Redskins rank at bottom of barrel in fan value

Can't get no satisfaction
No D.C. team made the top 20 in fan satisfaction:

Overall rank Rank: Bank for buck Rank: Fan relations Rank: Rank Ownership Rank: Affordability Rank: Stadium experience Rank: Players Rank: Rank Coaching
Capitals 27 50 17 46 43 17 17 25 61
Nationals 78 87 73 73 44 66 75 83 91
Wizards 110 89 117 68 73 103 117 106 104
Redskins 121 112 121 112 121 112 118 74 62
Source: ESPN the Magazine
The Washington Redskins have fallen to nearly dead last in an annual rankings system that measures fans' return for their money and loyalty, evidence that fan dissatisfaction is beginning to trump the team's storied tradition.

The rating, released by ESPN The Magazine, comes despite Forbes' rating of the Redskins as the second-most financially valuable team in football and in the top 10 of all major leagues. But experts say the team's worsening relationship with its fans will start taking a financial toll.

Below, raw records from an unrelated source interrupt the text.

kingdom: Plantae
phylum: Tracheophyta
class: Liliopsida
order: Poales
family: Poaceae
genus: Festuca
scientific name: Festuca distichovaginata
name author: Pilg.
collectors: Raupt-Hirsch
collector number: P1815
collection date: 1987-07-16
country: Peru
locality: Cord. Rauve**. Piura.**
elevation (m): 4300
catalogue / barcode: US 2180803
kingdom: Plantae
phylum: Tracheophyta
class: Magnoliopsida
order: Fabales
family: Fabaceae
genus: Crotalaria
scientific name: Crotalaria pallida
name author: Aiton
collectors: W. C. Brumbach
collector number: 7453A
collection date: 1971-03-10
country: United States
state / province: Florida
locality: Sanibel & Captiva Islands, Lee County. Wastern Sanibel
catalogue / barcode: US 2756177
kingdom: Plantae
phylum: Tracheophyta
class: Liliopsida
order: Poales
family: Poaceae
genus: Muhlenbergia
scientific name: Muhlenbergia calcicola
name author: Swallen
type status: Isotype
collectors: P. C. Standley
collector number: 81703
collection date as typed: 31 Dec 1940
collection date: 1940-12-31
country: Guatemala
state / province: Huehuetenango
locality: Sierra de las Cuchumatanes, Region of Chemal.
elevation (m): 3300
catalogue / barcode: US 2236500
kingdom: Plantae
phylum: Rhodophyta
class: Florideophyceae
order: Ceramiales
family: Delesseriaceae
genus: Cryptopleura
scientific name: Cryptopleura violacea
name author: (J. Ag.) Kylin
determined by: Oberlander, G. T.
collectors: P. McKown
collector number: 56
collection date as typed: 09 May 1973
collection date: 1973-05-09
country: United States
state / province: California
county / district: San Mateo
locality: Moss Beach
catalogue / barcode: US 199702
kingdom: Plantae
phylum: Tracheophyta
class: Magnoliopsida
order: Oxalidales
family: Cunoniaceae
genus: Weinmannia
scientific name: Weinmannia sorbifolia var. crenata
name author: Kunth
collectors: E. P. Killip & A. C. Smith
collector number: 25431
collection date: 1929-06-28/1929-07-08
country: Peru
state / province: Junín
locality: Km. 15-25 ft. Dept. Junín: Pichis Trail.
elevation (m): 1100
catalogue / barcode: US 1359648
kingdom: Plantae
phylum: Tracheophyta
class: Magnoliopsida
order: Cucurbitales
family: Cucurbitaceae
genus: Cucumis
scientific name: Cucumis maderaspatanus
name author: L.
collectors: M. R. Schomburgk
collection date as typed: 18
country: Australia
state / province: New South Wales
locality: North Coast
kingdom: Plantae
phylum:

"The danger a sports brand has is, if they continually disappoint, they can't deliver that emotional connection the fan is looking for," said Susan Goodell, vice president of the Warschawski communications firm in Baltimore.

Best and worst teams in fan value
1 Green Bay Packers (NFL)
2 Tampa Bay Lightning (NHL)
3 New Orleans Saints (NFL)
4 Los Angeles Angels (MLB)
5 San Antonio Spurs (NBA)
6 Oklahoma City Thunder (NBA)
7 Pittsburgh Steelers (NFL)
8 Colorado Rockies (MLB)
9 Memphis Grizzlies (NBA)
10 Pittsburgh Penguins (NHL)
118 Minnesota Timberwolves (NBA)
119 Sacramento Kings (NBA)
120 Toronto Maple Leafs (NHL)
121 Washington Redskins (NFL)
122 Cincinnati Bengals (NFL)

Factors that determined a team's rating included fan dollars spent per win over three years, openness of players and management, affordability, and stadium experience. The Redskins ranked 121st of 122 teams in major league football, baseball, basketball and hockey, ahead of only the Cincinnati Bengals. The team ranked 105th last year.

Goodell, who is not related to NFL Commissioner Roger Goodell, said consumers will ditch most commercial products after a few bad experiences, but sports teams have more leeway when it comes to fan heartbreak.

However, it's been nearly 20 years since Washington won a championship. The team has made it to the post-season three times since Daniel Snyder bought the team in 1999, never winning more than one playoff game.

David Winkler, whose family has held season tickets since 1966, said this year is the first season he's considering selling off a few seats for the year. Winkler holds eight season tickets.

"I'm still going to go to all the games, but my wife no longer goes," he said. "It's not that pleasurable of an experience anymore."

Disgruntled fans can burn a brand's image, hurting revenue from sponsors, television networks and ticket sales -- the bread and butter of a team's value, Goodell said.

And while the Redskins can still boast "sold out" games, some fans simply don't show up anymore or sell their tickets. In a transient city like Washington, that can lead to hordes of opposing fans buying seats from disenchanted season ticket holders.

Winkler said the high number of visiting fans at FedEx Field can sometimes be embarrassing.

"When their team has the ball and they're louder than our fans, that's really sad," he said.